> **Document excerpt**:
BEGIN

Early important businesses included the Green Hills Market, one of Nashville's first true supermarkets, and the Green Hills Theater, a cinema. Both of these businesses are now defunct. Residential development began on a small scale in the 1930s, but Green Hills was not highly populated until after World War II. Although there were some preliminary plans toward making the neighborhood an incorporated town in the late 1950s and early 1960s, these never came to fruition.

Typical of its era, Green Hills is a suburban, automobile-oriented neighborhood. It originally consisted primarily of brick-veneer "ranch" style detached houses on large lots. In part due to the presence of subsurface septic sewage disposal systems; sewers were not added until well after the original development. In more recent years, there has been considerable infill as many larger lots and remaining open spaces have been redivided to become the sites of higher-density development.

As Green Hills is neither an incorporated town nor a census-designated place, an exact population is impossible to calculate. The area is roughly bounded to the north by I-440, to the south by Harding Place, to the west by Estes Road, and to the east by Lealand Lane. This area is approximately coextensive with the northern half of United States Postal Service's ZIP code 37215, designated "Green Hills Station". Even so, residents and businesses have a "Nashville, TN" mailing address, unlike some other neighborhoods in Metro Nashville.

END

> **Problem 1**:
In the Green Hills passage, which road roughly bounds the area to the south?
> **Problem 2**:
Continue the Green Hills passage from its final sentence.

> **Record excerpts**:
BEGIN

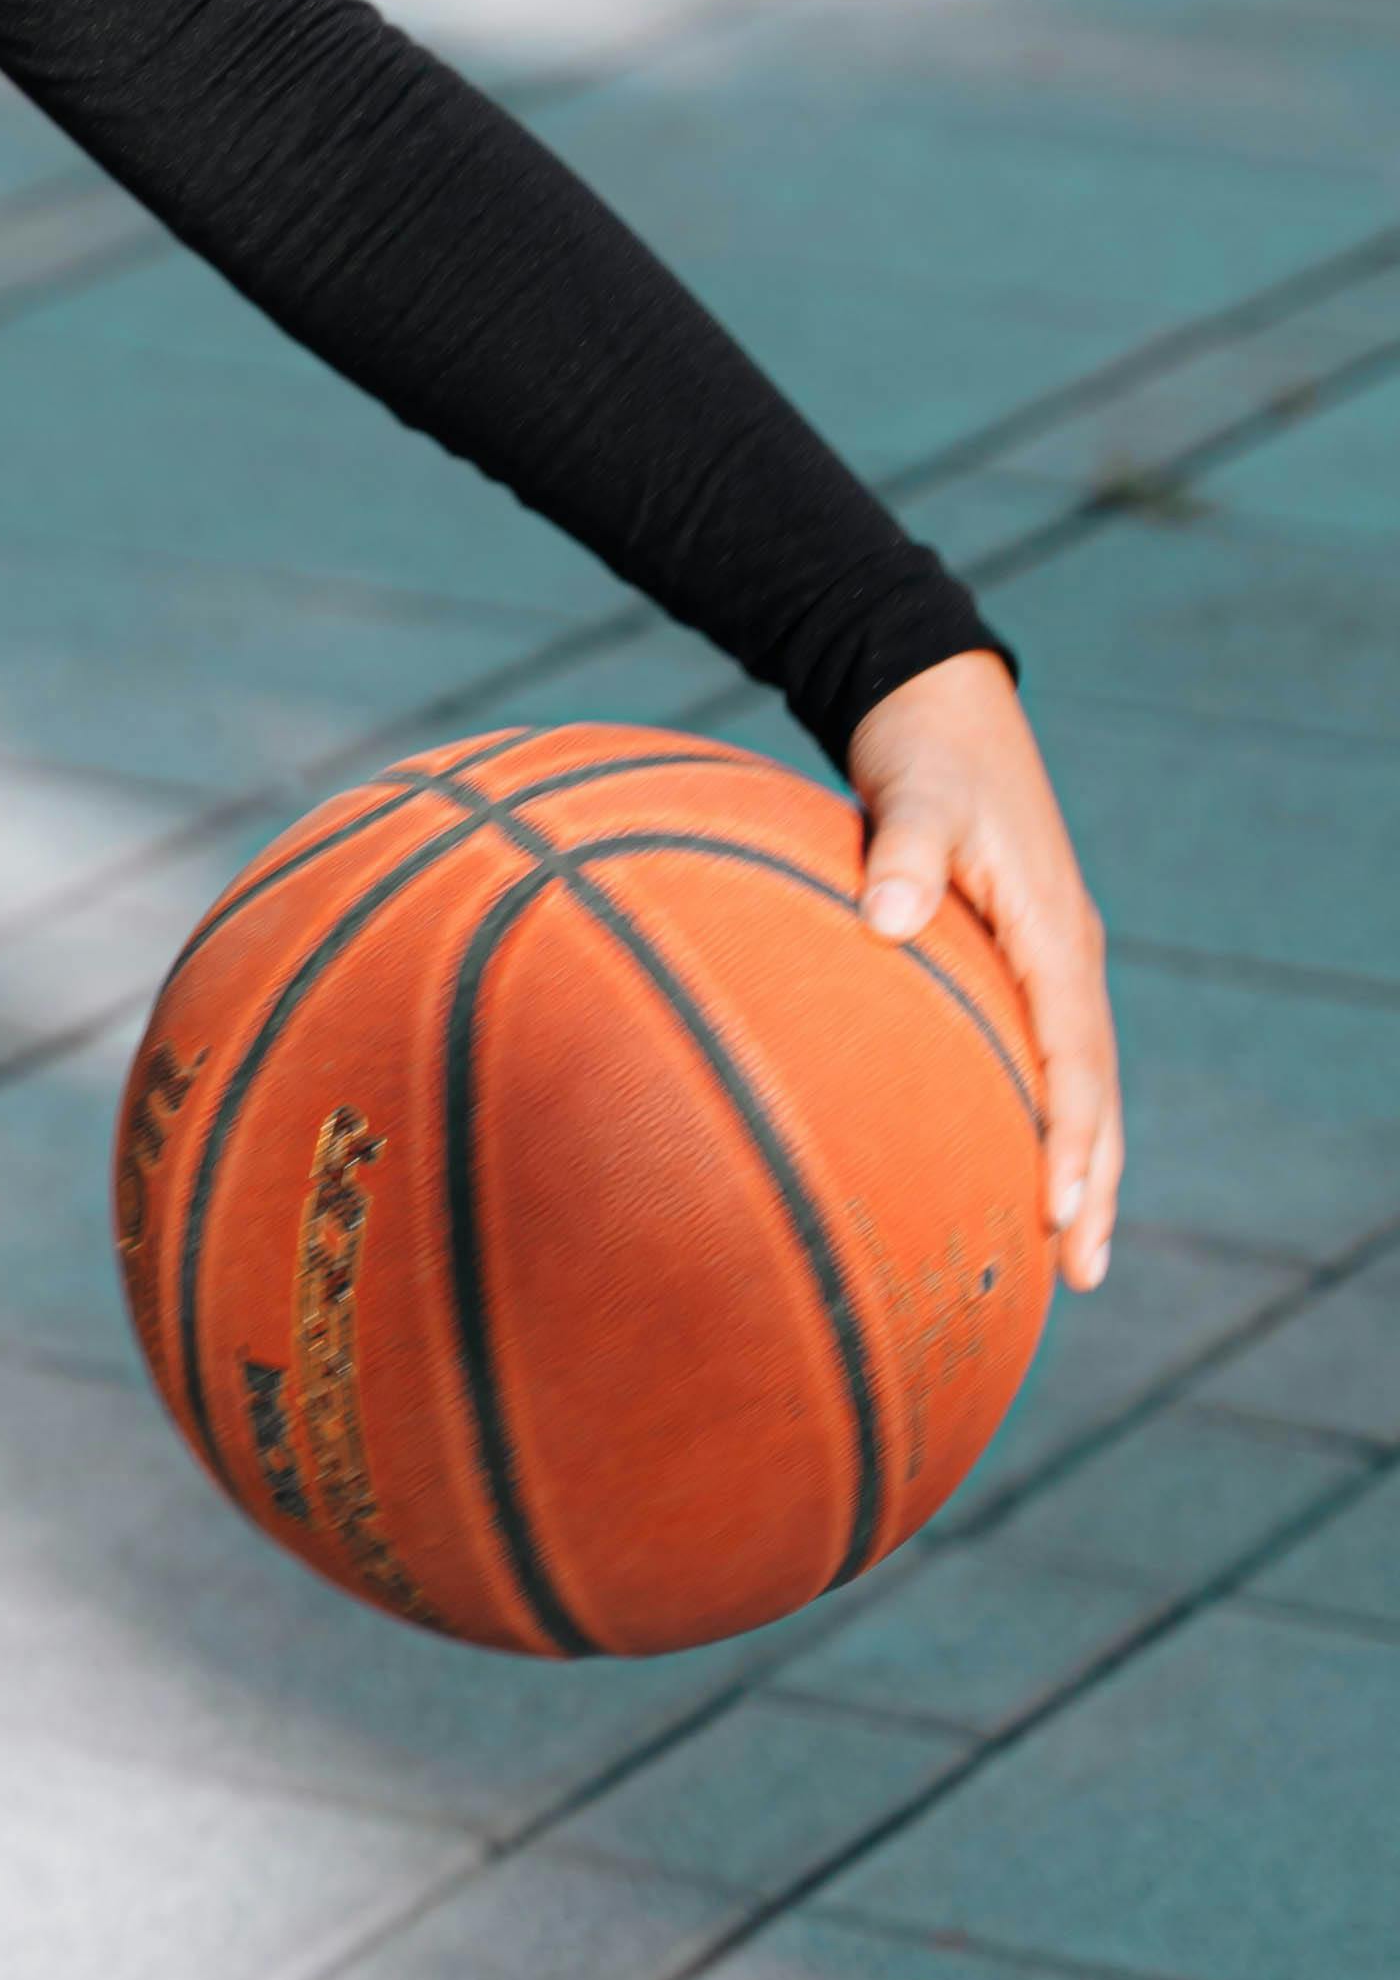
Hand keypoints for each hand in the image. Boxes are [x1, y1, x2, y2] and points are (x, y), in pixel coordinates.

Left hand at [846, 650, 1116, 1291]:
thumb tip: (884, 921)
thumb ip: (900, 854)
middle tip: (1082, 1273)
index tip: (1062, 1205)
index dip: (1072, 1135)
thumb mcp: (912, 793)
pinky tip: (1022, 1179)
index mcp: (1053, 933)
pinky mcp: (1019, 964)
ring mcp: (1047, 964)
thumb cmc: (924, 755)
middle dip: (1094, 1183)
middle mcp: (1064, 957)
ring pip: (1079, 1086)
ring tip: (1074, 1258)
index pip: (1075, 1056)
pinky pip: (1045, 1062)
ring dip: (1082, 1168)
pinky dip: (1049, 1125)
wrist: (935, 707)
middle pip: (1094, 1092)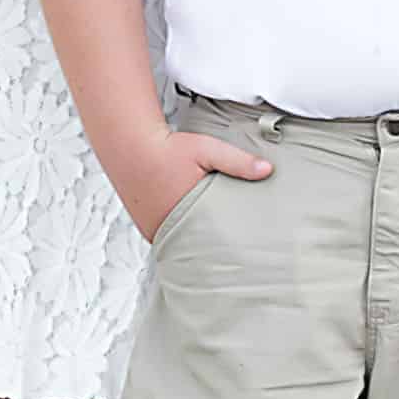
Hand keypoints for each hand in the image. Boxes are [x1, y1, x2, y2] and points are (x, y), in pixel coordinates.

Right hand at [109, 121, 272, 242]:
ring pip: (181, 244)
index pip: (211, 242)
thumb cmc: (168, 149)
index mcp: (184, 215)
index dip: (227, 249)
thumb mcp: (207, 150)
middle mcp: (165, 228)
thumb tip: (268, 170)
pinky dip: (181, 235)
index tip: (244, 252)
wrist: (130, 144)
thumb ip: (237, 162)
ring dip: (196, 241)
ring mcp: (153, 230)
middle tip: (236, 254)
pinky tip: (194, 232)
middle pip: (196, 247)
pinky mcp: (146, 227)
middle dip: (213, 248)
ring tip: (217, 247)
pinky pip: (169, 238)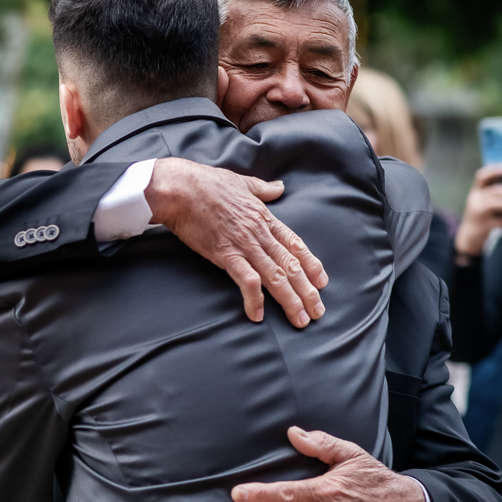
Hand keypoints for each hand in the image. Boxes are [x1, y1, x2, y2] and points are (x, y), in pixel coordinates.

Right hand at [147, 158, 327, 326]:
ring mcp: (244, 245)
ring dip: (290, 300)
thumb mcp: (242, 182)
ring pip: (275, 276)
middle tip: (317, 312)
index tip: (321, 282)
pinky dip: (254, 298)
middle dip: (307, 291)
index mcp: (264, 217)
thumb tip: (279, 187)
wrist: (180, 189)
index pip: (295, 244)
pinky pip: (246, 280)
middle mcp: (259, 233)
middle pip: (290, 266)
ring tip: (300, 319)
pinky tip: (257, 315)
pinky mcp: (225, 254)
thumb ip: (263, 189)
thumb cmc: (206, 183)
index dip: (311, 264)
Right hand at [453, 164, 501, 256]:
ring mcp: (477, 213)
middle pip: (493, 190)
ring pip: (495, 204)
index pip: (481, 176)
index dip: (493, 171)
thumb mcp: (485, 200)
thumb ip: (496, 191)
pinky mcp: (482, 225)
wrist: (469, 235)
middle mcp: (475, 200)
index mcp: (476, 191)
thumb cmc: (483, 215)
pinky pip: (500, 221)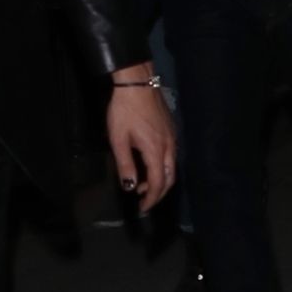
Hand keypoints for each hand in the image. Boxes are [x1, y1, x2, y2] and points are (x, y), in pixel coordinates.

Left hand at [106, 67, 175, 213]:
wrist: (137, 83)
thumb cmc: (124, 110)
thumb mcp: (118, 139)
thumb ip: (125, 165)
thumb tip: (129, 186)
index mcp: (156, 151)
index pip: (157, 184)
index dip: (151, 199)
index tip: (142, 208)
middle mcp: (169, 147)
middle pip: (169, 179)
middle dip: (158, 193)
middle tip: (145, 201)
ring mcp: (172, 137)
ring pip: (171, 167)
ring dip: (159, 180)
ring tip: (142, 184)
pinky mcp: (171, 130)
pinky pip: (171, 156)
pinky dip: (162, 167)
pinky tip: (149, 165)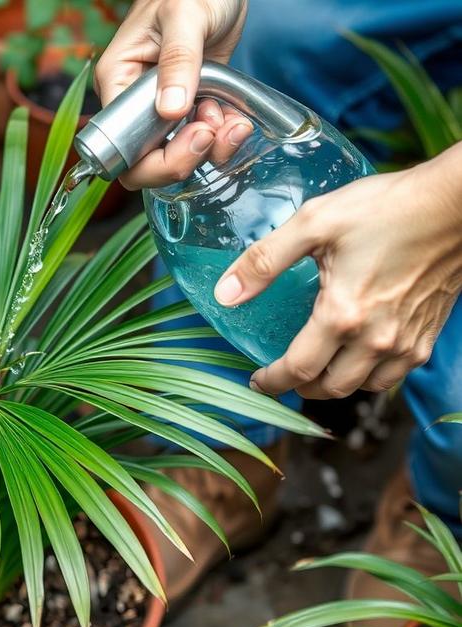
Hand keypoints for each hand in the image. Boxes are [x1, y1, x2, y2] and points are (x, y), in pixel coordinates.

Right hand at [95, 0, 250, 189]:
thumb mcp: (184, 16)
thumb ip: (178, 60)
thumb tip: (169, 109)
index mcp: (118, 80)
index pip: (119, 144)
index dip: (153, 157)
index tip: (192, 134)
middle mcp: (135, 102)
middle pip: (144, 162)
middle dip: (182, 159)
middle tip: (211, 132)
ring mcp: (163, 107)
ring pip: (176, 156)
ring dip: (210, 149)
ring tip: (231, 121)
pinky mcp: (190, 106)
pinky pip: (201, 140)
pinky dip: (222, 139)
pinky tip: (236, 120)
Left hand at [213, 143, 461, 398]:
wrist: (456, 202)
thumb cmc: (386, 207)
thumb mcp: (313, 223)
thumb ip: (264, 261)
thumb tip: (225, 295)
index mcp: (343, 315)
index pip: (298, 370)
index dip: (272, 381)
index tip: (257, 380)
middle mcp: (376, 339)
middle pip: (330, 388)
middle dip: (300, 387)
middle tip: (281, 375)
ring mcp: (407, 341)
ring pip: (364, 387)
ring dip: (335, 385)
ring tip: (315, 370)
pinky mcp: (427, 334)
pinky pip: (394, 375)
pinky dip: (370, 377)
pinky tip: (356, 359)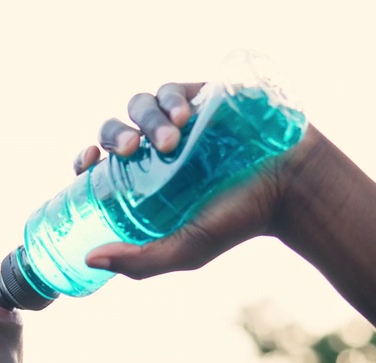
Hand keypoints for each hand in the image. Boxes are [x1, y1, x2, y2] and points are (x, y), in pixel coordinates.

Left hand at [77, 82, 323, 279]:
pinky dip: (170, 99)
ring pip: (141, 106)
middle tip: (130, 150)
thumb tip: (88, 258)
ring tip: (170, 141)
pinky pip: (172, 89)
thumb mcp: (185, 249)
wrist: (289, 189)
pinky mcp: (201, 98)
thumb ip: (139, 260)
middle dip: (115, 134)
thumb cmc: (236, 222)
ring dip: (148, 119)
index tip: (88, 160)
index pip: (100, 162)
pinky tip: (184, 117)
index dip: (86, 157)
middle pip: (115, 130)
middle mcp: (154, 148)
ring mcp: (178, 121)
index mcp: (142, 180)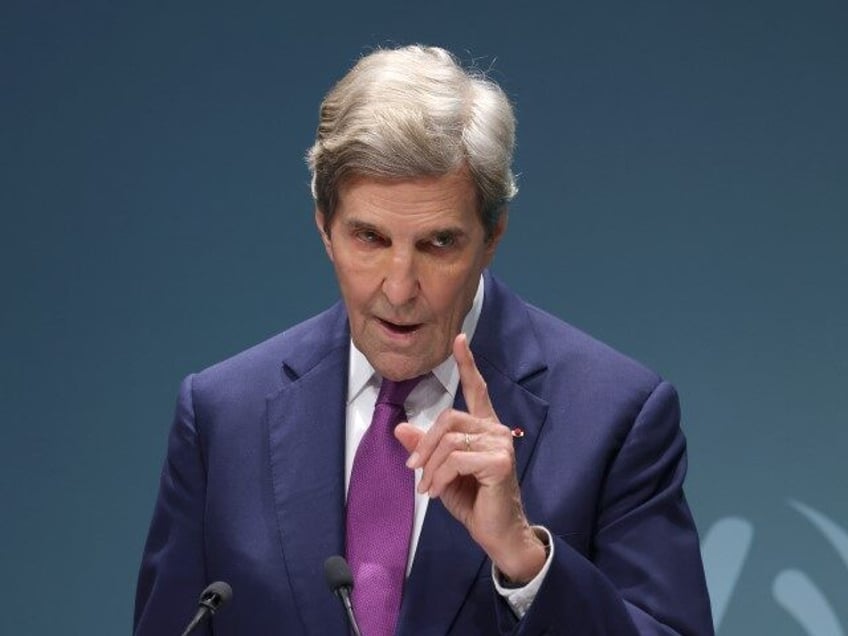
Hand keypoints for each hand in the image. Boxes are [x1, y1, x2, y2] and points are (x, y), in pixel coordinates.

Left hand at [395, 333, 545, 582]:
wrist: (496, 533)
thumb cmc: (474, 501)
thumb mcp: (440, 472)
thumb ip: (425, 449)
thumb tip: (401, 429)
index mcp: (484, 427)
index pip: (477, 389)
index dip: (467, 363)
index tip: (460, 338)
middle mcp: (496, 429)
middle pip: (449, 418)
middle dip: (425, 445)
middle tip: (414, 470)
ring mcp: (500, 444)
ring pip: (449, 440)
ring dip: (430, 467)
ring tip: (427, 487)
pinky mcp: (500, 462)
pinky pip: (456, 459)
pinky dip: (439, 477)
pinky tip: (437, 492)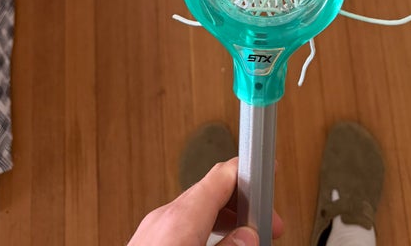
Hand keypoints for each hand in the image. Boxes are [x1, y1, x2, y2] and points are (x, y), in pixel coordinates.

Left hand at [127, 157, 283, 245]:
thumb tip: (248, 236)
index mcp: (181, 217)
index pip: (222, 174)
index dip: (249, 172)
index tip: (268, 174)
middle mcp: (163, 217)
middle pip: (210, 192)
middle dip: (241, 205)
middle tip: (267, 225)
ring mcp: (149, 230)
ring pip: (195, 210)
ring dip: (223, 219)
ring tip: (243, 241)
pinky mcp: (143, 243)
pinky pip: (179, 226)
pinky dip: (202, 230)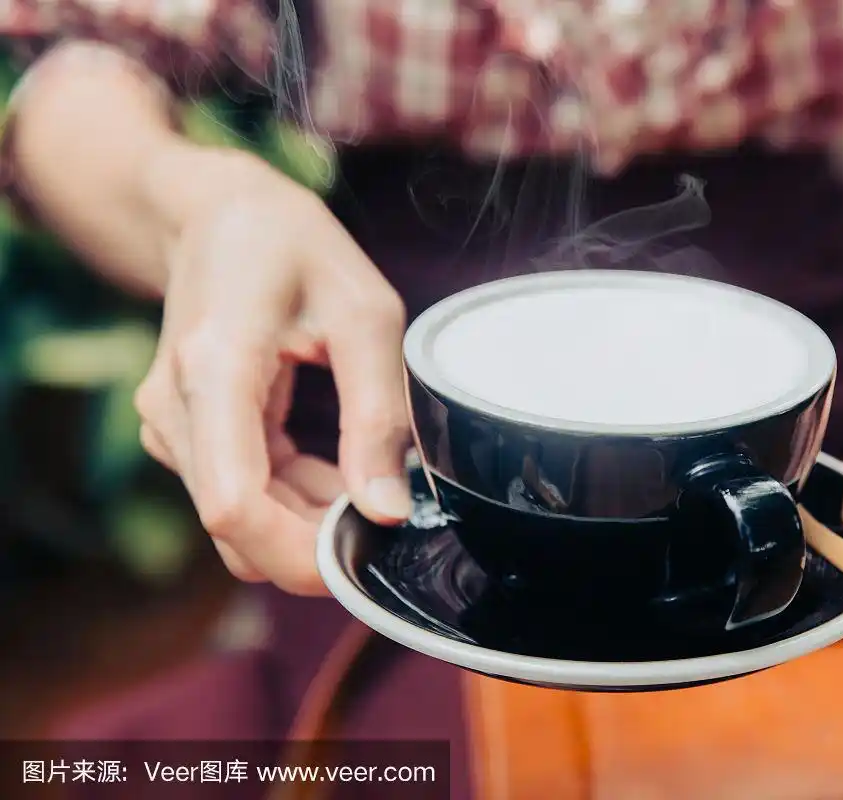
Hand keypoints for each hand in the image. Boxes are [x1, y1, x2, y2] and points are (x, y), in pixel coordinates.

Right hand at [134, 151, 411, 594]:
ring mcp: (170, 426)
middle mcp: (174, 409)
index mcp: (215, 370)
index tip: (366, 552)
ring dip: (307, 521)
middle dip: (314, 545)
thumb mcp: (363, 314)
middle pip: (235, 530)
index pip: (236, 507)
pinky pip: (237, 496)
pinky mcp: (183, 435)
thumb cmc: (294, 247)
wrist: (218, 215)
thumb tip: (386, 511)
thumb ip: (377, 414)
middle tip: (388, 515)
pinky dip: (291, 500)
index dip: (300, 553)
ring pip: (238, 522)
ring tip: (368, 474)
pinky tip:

END

> **Final answer 1**:
Harding Place.

> **Final answer 2**:
Hillsboro High School, located directly across the highway from the Mall, actually predates much of the neighborhood. Another public educational institution is Julia Green Elementary School, a primary school. Major private educational institutions include Lipscomb University (along with its associated elementary and high schools), and Harpeth Hall School, a private all girls' college Prep school, (grades 5th-12th)

In 2023, a mass shooting occurred at The Covenant School in Green Hills, killing three children, three adults, and the perpetrator.